Cornelius Pollmer: Ein kleines Problem für Eva Webers im Grunde gute Dokumentation ist, dass sie zu einem sonderbaren Zeitpunkt erscheint. Der große Merkel-Hunger des Publikums wurde bei ihrem Ausscheiden aus dem Amt nachhaltig gestillt. Die Frage des ungeklärten Erbes kann auch dieser Film nicht beantworten, wiewohl er dazu interessante Stimmen enthält wie die von Hillary Clinton. Ein internationales Publikum mag der Doku noch mehr abgewinnen, alle anderen bekommen neben vielen vertrauten Bildern immerhin einige selten gesendete Fundstücke aus dem Archiv und Einschätzungen einiger Größen der Weltpolitik.

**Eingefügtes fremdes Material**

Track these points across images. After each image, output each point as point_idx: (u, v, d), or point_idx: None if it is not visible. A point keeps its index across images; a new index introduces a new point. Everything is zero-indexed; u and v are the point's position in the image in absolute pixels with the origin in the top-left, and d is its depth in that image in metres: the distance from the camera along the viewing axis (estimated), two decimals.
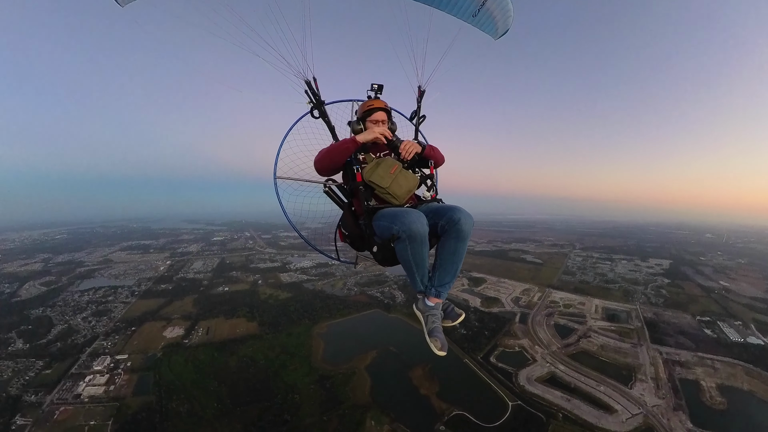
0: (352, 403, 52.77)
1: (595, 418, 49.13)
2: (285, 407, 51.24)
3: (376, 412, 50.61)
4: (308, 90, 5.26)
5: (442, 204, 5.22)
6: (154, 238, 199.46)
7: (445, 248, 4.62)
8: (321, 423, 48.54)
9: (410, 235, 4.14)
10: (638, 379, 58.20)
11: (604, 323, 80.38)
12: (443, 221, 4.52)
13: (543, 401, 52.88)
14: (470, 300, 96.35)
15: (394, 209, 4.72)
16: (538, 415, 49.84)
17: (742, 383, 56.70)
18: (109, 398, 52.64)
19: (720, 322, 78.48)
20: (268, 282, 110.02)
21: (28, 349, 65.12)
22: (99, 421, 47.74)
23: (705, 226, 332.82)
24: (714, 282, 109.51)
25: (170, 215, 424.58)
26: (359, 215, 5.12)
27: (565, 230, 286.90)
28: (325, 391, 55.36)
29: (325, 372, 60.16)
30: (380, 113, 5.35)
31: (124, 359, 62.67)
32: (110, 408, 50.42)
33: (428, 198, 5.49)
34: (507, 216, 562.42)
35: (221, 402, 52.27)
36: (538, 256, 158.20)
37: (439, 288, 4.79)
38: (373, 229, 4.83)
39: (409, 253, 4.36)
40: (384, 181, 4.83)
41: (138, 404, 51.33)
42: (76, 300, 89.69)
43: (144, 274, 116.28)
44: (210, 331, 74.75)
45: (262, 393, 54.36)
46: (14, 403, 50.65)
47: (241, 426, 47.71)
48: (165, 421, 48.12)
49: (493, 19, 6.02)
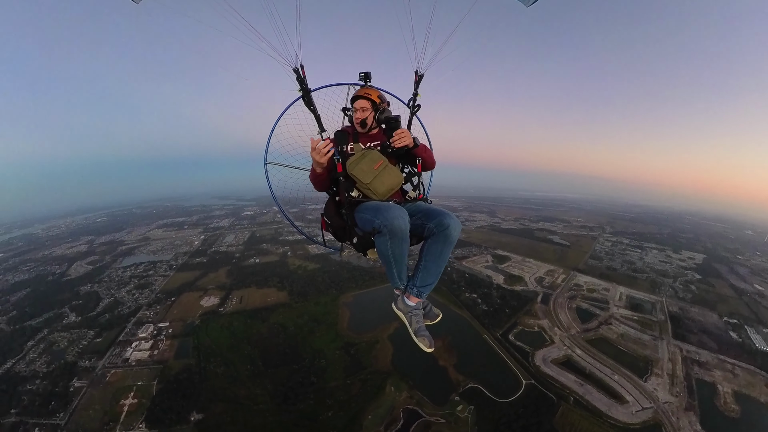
0: (374, 369, 56.43)
1: (606, 406, 50.01)
2: (312, 370, 55.51)
3: (395, 378, 54.08)
4: (297, 78, 5.16)
5: (433, 207, 5.06)
6: (188, 215, 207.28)
7: (431, 251, 4.68)
8: (345, 386, 52.54)
9: (391, 230, 4.18)
10: (654, 373, 57.76)
11: (627, 312, 79.38)
12: (432, 224, 4.54)
13: (556, 383, 54.23)
14: (494, 276, 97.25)
15: (377, 203, 4.78)
16: (549, 396, 51.44)
17: (760, 394, 54.55)
18: (154, 361, 58.04)
19: (748, 326, 75.18)
20: (297, 254, 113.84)
21: (80, 321, 71.33)
22: (145, 382, 53.04)
23: (747, 221, 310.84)
24: (748, 284, 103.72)
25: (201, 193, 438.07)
26: (342, 205, 5.11)
27: (595, 211, 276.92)
28: (350, 357, 59.28)
29: (350, 339, 64.04)
30: (360, 101, 5.21)
31: (165, 327, 68.34)
32: (155, 370, 55.78)
33: (414, 197, 5.51)
34: (534, 193, 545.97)
35: (254, 364, 56.91)
36: (566, 237, 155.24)
37: (421, 288, 4.90)
38: (354, 221, 4.90)
39: (389, 248, 4.41)
40: (366, 176, 4.81)
41: (179, 366, 56.63)
42: (119, 275, 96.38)
43: (180, 249, 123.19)
44: (243, 300, 79.57)
45: (291, 357, 58.81)
46: (71, 368, 56.09)
47: (271, 386, 52.21)
48: (204, 381, 53.19)
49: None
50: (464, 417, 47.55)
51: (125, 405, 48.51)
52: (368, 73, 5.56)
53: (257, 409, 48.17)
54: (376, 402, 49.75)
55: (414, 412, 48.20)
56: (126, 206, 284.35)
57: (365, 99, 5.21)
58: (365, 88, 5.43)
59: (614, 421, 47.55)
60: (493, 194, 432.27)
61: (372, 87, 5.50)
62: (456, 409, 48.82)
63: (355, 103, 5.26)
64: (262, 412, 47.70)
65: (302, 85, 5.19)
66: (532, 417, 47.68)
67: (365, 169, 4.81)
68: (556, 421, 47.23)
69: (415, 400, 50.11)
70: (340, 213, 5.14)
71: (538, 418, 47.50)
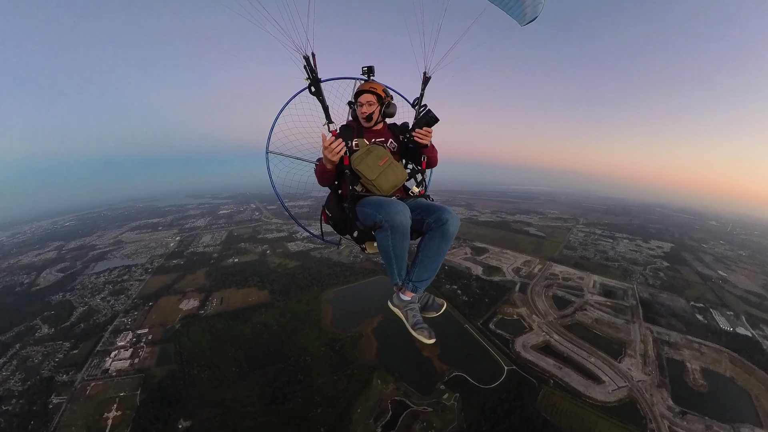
0: (360, 363, 56.99)
1: (584, 386, 52.50)
2: (298, 368, 55.42)
3: (381, 372, 54.83)
4: (306, 66, 5.02)
5: (432, 202, 5.10)
6: (162, 215, 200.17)
7: (429, 246, 4.64)
8: (332, 382, 52.83)
9: (393, 225, 4.16)
10: (627, 354, 60.84)
11: (601, 298, 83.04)
12: (431, 219, 4.54)
13: (536, 368, 56.52)
14: (472, 268, 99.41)
15: (379, 198, 4.77)
16: (530, 380, 53.58)
17: (725, 369, 58.55)
18: (135, 370, 55.96)
19: (713, 309, 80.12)
20: (276, 252, 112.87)
21: (53, 332, 67.54)
22: (128, 392, 51.11)
23: (711, 212, 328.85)
24: (712, 270, 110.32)
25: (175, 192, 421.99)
26: (344, 198, 5.08)
27: (569, 204, 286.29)
28: (335, 353, 59.55)
29: (335, 335, 64.28)
30: (366, 95, 5.21)
31: (144, 333, 65.96)
32: (137, 379, 53.79)
33: (416, 193, 5.49)
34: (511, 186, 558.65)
35: (239, 366, 56.20)
36: (541, 229, 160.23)
37: (416, 283, 4.83)
38: (356, 214, 4.87)
39: (390, 243, 4.39)
40: (371, 172, 4.81)
41: (162, 373, 54.97)
42: (92, 282, 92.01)
43: (155, 252, 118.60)
44: (224, 301, 78.02)
45: (276, 356, 58.45)
46: (48, 384, 53.09)
47: (258, 387, 51.75)
48: (189, 387, 51.94)
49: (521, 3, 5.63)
50: (450, 405, 48.84)
51: (109, 418, 46.79)
52: (371, 67, 5.43)
53: (245, 411, 47.69)
54: (363, 395, 50.29)
55: (402, 403, 49.07)
56: (95, 208, 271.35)
57: (371, 93, 5.20)
58: (370, 82, 5.34)
59: (592, 401, 50.07)
60: (471, 188, 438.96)
61: (375, 81, 5.43)
62: (442, 397, 50.04)
63: (361, 97, 5.23)
64: (250, 414, 47.27)
65: (312, 74, 5.03)
66: (515, 401, 49.50)
67: (370, 165, 4.81)
68: (538, 403, 49.24)
69: (402, 392, 50.97)
70: (341, 206, 5.10)
71: (521, 402, 49.36)
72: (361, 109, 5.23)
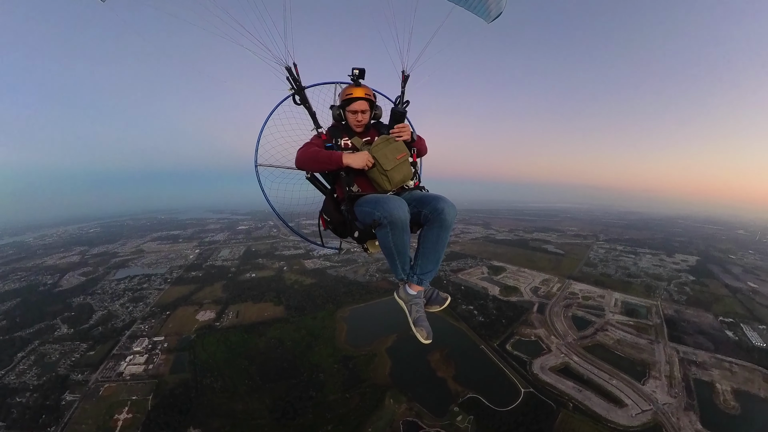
0: (373, 382, 56.04)
1: (605, 410, 50.06)
2: (310, 384, 55.02)
3: (395, 391, 53.72)
4: (289, 77, 5.03)
5: (427, 193, 5.14)
6: (182, 228, 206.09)
7: (429, 237, 4.64)
8: (343, 399, 52.08)
9: (392, 221, 4.18)
10: (652, 375, 58.04)
11: (623, 317, 79.95)
12: (427, 210, 4.54)
13: (555, 390, 54.29)
14: (489, 288, 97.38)
15: (376, 195, 4.75)
16: (548, 403, 51.43)
17: (759, 389, 55.25)
18: (149, 376, 56.97)
19: (743, 324, 76.07)
20: (293, 268, 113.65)
21: (72, 333, 69.91)
22: (140, 396, 51.95)
23: (738, 221, 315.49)
24: (742, 282, 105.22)
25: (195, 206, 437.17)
26: (341, 201, 5.10)
27: (589, 220, 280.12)
28: (348, 370, 58.88)
29: (348, 353, 63.69)
30: (360, 103, 5.06)
31: (160, 341, 67.24)
32: (150, 384, 54.69)
33: (411, 186, 5.43)
34: (528, 204, 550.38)
35: (251, 379, 56.26)
36: (560, 246, 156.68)
37: (421, 276, 4.82)
38: (354, 215, 4.86)
39: (390, 239, 4.39)
40: (388, 162, 4.80)
41: (175, 381, 55.68)
42: (113, 288, 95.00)
43: (175, 263, 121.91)
44: (239, 314, 78.88)
45: (290, 371, 58.25)
46: (63, 381, 54.97)
47: (270, 400, 51.56)
48: (201, 396, 52.38)
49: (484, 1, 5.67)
50: (464, 427, 47.30)
51: (119, 420, 47.60)
52: (363, 70, 5.15)
53: (256, 423, 47.50)
54: (375, 415, 49.32)
55: (414, 424, 47.81)
56: (119, 217, 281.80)
57: (366, 101, 5.10)
58: (363, 87, 5.14)
59: (614, 425, 47.58)
60: (487, 207, 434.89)
61: (366, 86, 5.27)
62: (456, 419, 48.56)
63: (355, 104, 5.06)
64: (260, 426, 47.04)
65: (296, 83, 5.11)
66: (532, 424, 47.58)
67: (389, 156, 4.81)
68: (556, 427, 47.18)
69: (414, 412, 49.78)
70: (339, 209, 5.12)
71: (538, 425, 47.41)
72: (356, 117, 5.14)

Nelly & Nadine - Eine wahrhaft unglaubliche Liebesgeschichte

Martina Knoben: Nelly, eine Opernsängerin aus Belgien, und Nadine, eine geheimnisvolle Chinesin, lernen sich am Heiligen Abend 1944 im KZ Ravensbrück kennen. Sie verlieben sich ineinander, überleben beide das KZ und verbringen nach dem Krieg den Rest ihres Lebens zusammen. Magnus Gertten erzählt in seiner Doku eine ganz unglaubliche, wunderbare Liebesgeschichte, mithilfe von Nellys Tagebuchaufzeichnungen und Fotos und Filmaufnahmen von Nadine. Zugang zu diesem Material erhält Gertten durch Nellys Enkelin Sylvie, die erst im Verlauf des Films von der lesbischen Beziehung ihrer Großmutter erfährt. "Nichts ist real in einem sozialen Sinn", sagt Sylvie einmal, "bevor man es nicht ausspricht."

Neptune Frost

Magdalena Pulz: Wie eine traurige Analogie auf "Matrix". Die Menschen Zentralafrikas sind Sklaven der Technologie. Sie schürfen kostbare Metalle wie Coltan, das etwa für die Herstellung von Handys zentral ist. Diese Unterwerfung will ein antikolonialistisches Hackerkollektiv beenden. Aber nicht nur die Revolution im Untergrund, auch die queeren Untertöne aus "Matrix" werden durch die intergeschlechtliche Protagonistin "Neptune" aufgegriffen, die im Film ähnlich wie Neo den Widerstand ermächtigt und gleichzeitig die binäre Codierung der Geschlechterdichotomie erschüttert (Boy-Girl-Boy-Girl). Der Musicalfilm ist allein schon wegen des Musikgenies Saul Williams wertvoll, der zusammen mit Anisia Uzeyman Regie geführt hat. Selbstbewusst, poetisch, sogar ab und an witzig - aber auch wirklich schwere Kost.

Pinocchio

Philipp Bovermann: Wie viele große Märchen schwebt auch die Geschichte von Pinocchio silberglänzend über Andeutungen schrecklicher Ängste: Ein allein lebender alter Mann schnitzt sich ein Marionetten-Kind. Guillermo del Toro und Mark Gustafson erwecken diese bei Disney ausgeklammerten düsteren Aspekte, diese Puppe zum Leben - zugleich aber entzünden sie alle Kerzen der Fantasie, alle Fackeln des Humors. Um Heilung nach einem Verlust geht es hier. Um den Tod. Trotzdem ist dieser Animationsfilm, der sich wie der jüngere Bruder von del Toros Meisterwerk "Pans Labyrinth" anfühlt, nicht nur ein Erwachsenenmärchen, sondern scheint sich tatsächlich auch an Kinder zu richten. Angesichts der Thematik ein kühnes Unterfangen - das aber gelingt, weil in diesem verfluchten Holz etwas schlägt, das noch stärker ist als ein Herz (ab 24.11. im Kino, ab 9.12. bei Netflix).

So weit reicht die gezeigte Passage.